NS- Nous, les Verts, ne nous préoccupons certainement pas uniquement de l’environnement. Regardez ma campagne : elle était progressiste et abordait les problèmes réels des citoyens. En principe, les Verts ne sont pas seulement préoccupés par l’environnement, ils sont progressistes, au centre-gauche. Je ne trouve pas honteux d’être au centre-gauche de l’échiquier politique roumain. C’est pourquoi j’ai parlé de la crise aiguë du logement, de la santé mentale, des transports et des nombreux problèmes de santé et autres qu’ils causent, de la protection des femmes et de l’avortement. C’est pourquoi j’ai abordé tous ces thèmes dans la campagne, et pas seulement l’environnement.

ADZ – Souhaitez-vous rester indépendant à l’avenir ou rassembler davantage de forces et peut-être créer votre propre parti ?

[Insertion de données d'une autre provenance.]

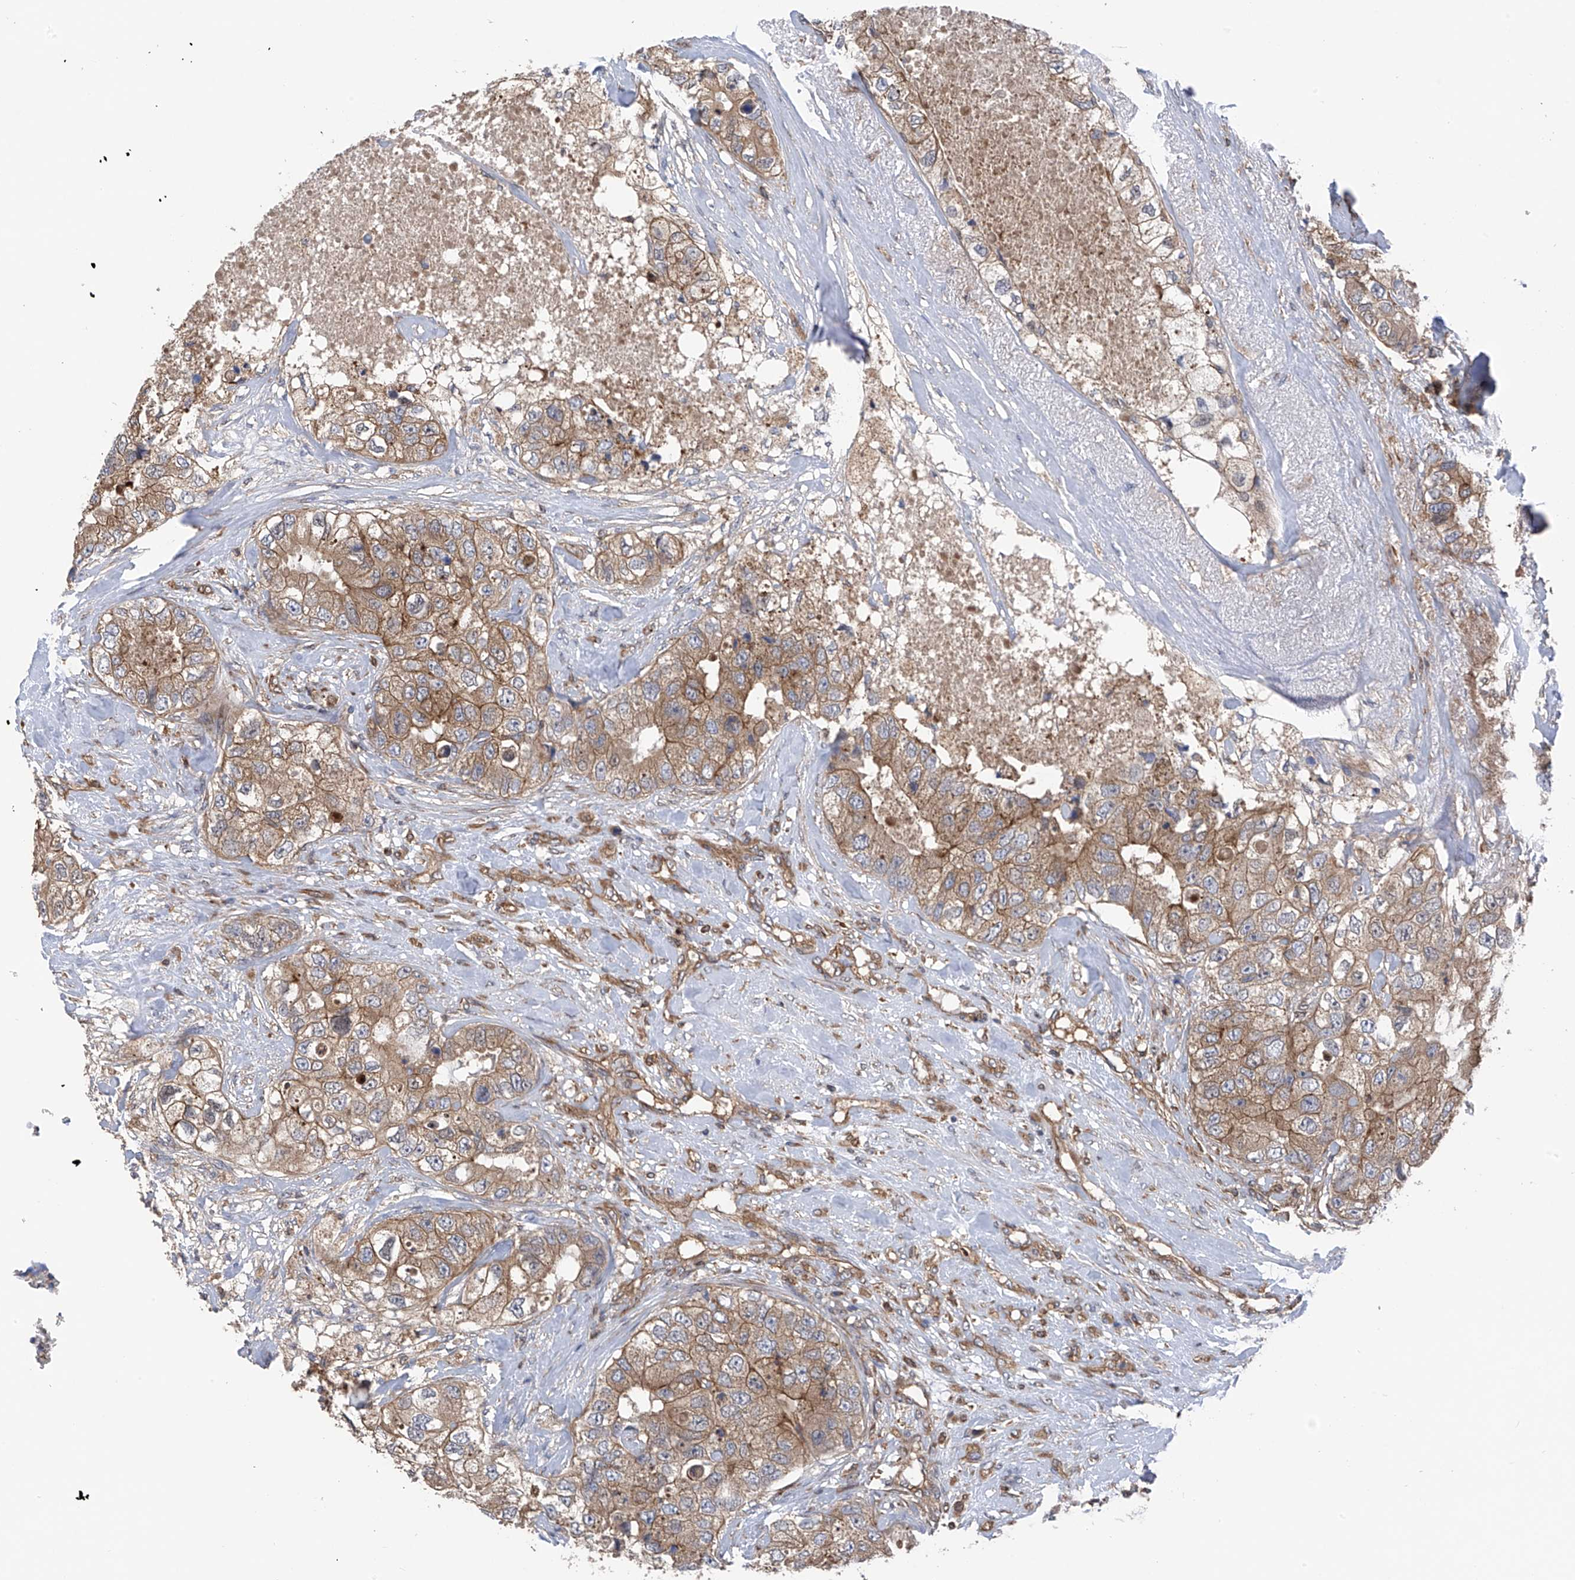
{"staining": {"intensity": "moderate", "quantity": ">75%", "location": "cytoplasmic/membranous"}, "tissue": "breast cancer", "cell_type": "Tumor cells", "image_type": "cancer", "snomed": [{"axis": "morphology", "description": "Duct carcinoma"}, {"axis": "topography", "description": "Breast"}], "caption": "Protein staining of breast cancer tissue displays moderate cytoplasmic/membranous expression in approximately >75% of tumor cells.", "gene": "CHPF", "patient": {"sex": "female", "age": 62}}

NS – C’est ce que je déciderai avec les bénévoles. Je ne peux pas décider seul de la création d’un parti progressiste. Il faut savoir qu’en Roumanie aussi, il y a des voix modernes qui doivent être représentées. Il y a des voix progressistes. La Roumanie n’est pas un pays qui vit uniquement sur des traditions et dans le passé. C’est un pays moderne. Et dans ce pays, la jeunesse est très importante. La jeunesse est impliquée. La jeunesse n’est pas paresseuse ! La jeunesse est en fait déprimée parce qu’il y a une peur par rapport à l’avenir. Mais je demande à tout le monde de ne pas tomber dans le stéréotype de la généralisation. Ce qui « vient par derrière » est de très bonne qualité et je m’en réjouis.

(*) Ville située en Allemagne dans le land de Hesse, où la diaspora roumaine n’a cessé de prospérer au cours des vingt dernières années.